PackagingCon

Micro-packaging reusable data science pipelines in Python
2021-11-10 , Room 3

We believe that sharing and reusing data science code is the future for scaling machine learning across the world because it allows us to work more efficiently. To achieve this grand vision, we had to look at how micro-packaging could be done in Python, the language of choice for most data scientists. Micro-packaging is a widely debated topic in the npm world, and it hasn't taken off in the Python packaging ecosystem.

This talk will present the journey that brought us to this point, the challenges we've faced implementing this functionality and the solution we created in Kedro, an open-source Python framework for data science. Whether you're a data practitioner or a software engineer curious to reuse code between projects, you can draw some inspiration from this talk.


We have used Kedro to build reusable code stores, similar to how React is used to create design systems. Kedro is an open-source Python framework for creating reproducible, maintainable and modular data science code. While Kedro did lift many barriers, our users found that they still needed a way to easily share code snippets and parts of their data science pipelines between projects. Furthermore, they wanted to consume business logic as source code, and possibly extend it, rather than as a library.

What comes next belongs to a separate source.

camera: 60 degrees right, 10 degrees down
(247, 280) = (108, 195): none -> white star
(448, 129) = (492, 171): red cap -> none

This prompted my team to think about ways to enable a more seamless experience of sharing data science code in ways that didn't confuse our beginner users or force data scientists to take a bunch of software engineering classes to use the feature.

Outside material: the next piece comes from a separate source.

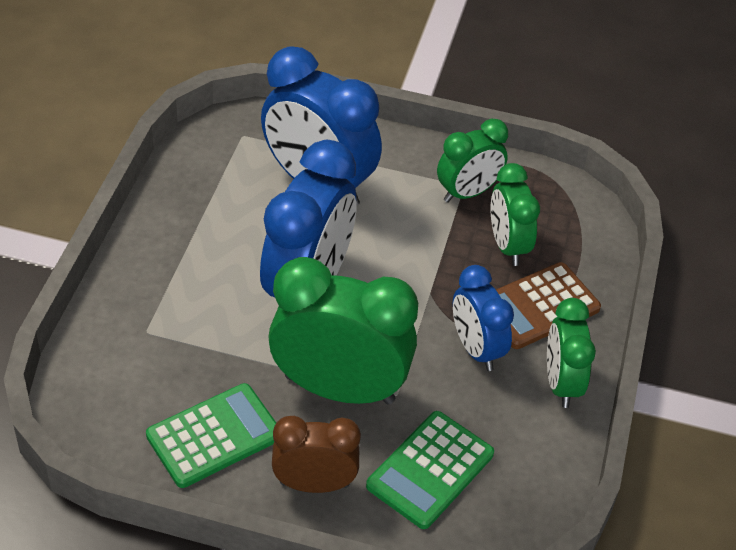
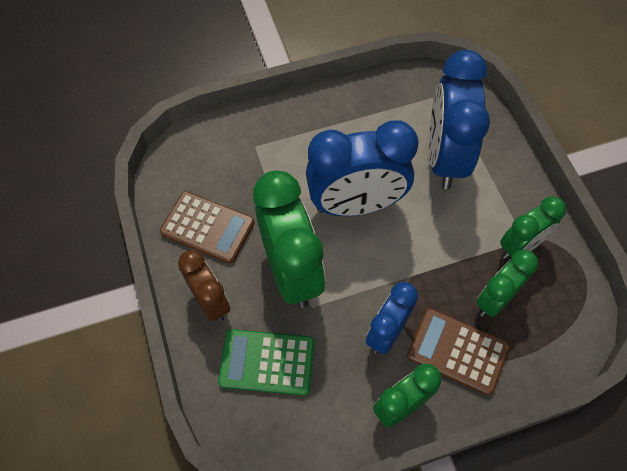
camera: 60 degrees right, 15 degrees up
(214, 436) = (207, 227): green calculator -> brown calculator
(468, 193) = (520, 246): green clock -> green clock turned 60 degrees counterclockwise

Thus micro-packaging was born: packaging (and consuming) submodules using simple CLI commands and a manifest file (pyproject.toml).

In this talk, we cover:

  • Setting the stage - introducing the main pain points we needed to address
  • How the Kedro solution works
  • What's under the hood
  • Reflections & future thinking

I'm Software Engineer & Pythonista since 2017, currently working on QuantumBlack's and McKinsey's first open source project. In my spare time you can find me on a volleyball court, in an art gallery, or (in non-pandemic times) on a plane for a city-break.